I used the Micro-Trains # 2002 coupler conversion kit to change the coupler on the tender of this locomotive. The kit comes with two couplers, one for the front/pilot replacement and one for the tender replacement. I actually like the Kato coupler (a dummy) on the pilot better than the big bulky Micro-Trains coupler. So, I decided to leave the pilot as is. The following photo shows the various parts. The instructions tell you to remove the rear truck from the tender. That is done by removing a small screw (upper left-hand corner of photo). In the center of the photo is the capsule of springs. To the right of the capsule is the pilot coupler replacement, and the remaining parts are used to install the rear tender coupler.
Kato 2-8-2
After studying the parts I realized that the tender coupler would be a simple replacement.
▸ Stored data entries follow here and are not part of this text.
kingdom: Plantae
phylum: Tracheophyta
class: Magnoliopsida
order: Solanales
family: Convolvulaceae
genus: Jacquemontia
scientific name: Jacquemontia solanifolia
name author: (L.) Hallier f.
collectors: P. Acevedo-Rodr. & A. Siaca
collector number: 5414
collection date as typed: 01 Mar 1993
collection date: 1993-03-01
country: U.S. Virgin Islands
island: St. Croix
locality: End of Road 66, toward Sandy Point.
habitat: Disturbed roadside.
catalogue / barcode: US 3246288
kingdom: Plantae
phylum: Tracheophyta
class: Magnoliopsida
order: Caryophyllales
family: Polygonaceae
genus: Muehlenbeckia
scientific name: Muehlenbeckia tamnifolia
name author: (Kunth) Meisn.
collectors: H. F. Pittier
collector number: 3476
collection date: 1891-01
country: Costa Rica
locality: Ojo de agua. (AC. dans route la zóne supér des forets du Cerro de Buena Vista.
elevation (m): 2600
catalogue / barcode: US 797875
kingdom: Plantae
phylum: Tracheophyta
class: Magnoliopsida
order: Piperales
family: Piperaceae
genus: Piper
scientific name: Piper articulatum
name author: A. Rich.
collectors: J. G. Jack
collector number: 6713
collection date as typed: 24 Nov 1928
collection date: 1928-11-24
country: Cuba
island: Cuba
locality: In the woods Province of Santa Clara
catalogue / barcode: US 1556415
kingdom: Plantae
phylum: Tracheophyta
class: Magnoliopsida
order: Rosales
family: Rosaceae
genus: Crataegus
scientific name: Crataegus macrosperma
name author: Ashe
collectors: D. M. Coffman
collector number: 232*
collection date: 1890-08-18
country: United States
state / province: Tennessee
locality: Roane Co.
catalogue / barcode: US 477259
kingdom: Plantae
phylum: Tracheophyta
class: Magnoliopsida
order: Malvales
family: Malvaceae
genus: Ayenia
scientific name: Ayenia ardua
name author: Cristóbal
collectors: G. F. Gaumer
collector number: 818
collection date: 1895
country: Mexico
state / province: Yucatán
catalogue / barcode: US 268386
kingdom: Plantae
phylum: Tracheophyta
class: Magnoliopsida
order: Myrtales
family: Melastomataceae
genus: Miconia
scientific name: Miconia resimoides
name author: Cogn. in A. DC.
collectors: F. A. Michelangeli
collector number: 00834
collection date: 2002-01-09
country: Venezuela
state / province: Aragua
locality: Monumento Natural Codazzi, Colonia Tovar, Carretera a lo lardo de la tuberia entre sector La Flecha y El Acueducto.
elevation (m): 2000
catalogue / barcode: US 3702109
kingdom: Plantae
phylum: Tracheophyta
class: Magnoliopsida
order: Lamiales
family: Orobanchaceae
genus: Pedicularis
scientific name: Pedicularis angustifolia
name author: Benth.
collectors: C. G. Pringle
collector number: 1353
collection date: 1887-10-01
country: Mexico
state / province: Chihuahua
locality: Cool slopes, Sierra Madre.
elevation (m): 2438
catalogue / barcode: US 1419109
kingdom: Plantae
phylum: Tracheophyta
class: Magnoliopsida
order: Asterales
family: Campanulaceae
I wanted to convert all of my locomotives and rolling stock to have body-mounted couplers. So, in the next photo you'll see the idea I came up with. Since I wasn't going to use the pilot coupler, I decided to body-mount it to the tender, and not use the tender coupler (as the instructions say).
Kato 2-8-2
The next step was to temporarily tape the coupler to the tender, put the rear truck back on the tender, but backwards, and test the coupler height against one of the Micro-Trains boxcars. It appeared to be a perfect match. The shape of the coupler body and the rear end of the tender were also a perfect match. This gave me some confidence to go ahead with the project. The coupler was taped to the under side of the tender.
Kato 2-8-2
And here is the final result. I used Walthers' Goo glue to bond the coupler to the tender bottom. I am letting it dry overnight before testing the coupler. The last thing I did was to use the Dremel tool to cut away the coupler holder on the rear tender truck. This is so that it clears the new body-mounted coupler.
Kato 2-8-2
But as you can see from this shot, it looks like it is going to work just fine.
Kato 2-8-2
When I switched to using Micro-Trains Z-scale couplers as my fleet standard, I set about changing out this model's couplers, both tender and pilot. As shown above, I had previously installed an N-scale coupler with Walthers Goo, which made it easy to remove. The first thing to do is to check the tender frame's rail height against the Micro-Trains gauge to make sure that the coupler will wind up sitting at the right height. It was a perfect match.
Kato 2-8-2
There appeared to be a slight lip at the end of the underbody, so I filed it down to provide a smooth, flat surface against which to mount the coupler.
Kato 2-8-2
Using a small drill bit and a tap, I made a hole at the right location for the coupler.
Kato 2-8-2
I installed the coupler with the supplied screw. It does show a bit on the top, but a bit of black paint will hide that.
Kato 2-8-2
The coupler in action.
Kato 2-8-2
I also wanted to install a working coupler on the front of this locomotive. After careful studying, it turned out to be very easy to do with the Micro-Trains Z-scale coupler. The first photo shows the original parts, the dummy Kato coupler. The line drawn on the photograph points to the part that needs to be popped off the pilot deck. Once that's done, the dummy coupler can be removed.
Kato 2-8-2
The next photo shows the bottom view of the pilot deck with the coupler installed. I had to glue a thin piece of styrene (transparent) to provide an even surface for mounting the coupler. I carefully drilled a hole just behind the cow catcher.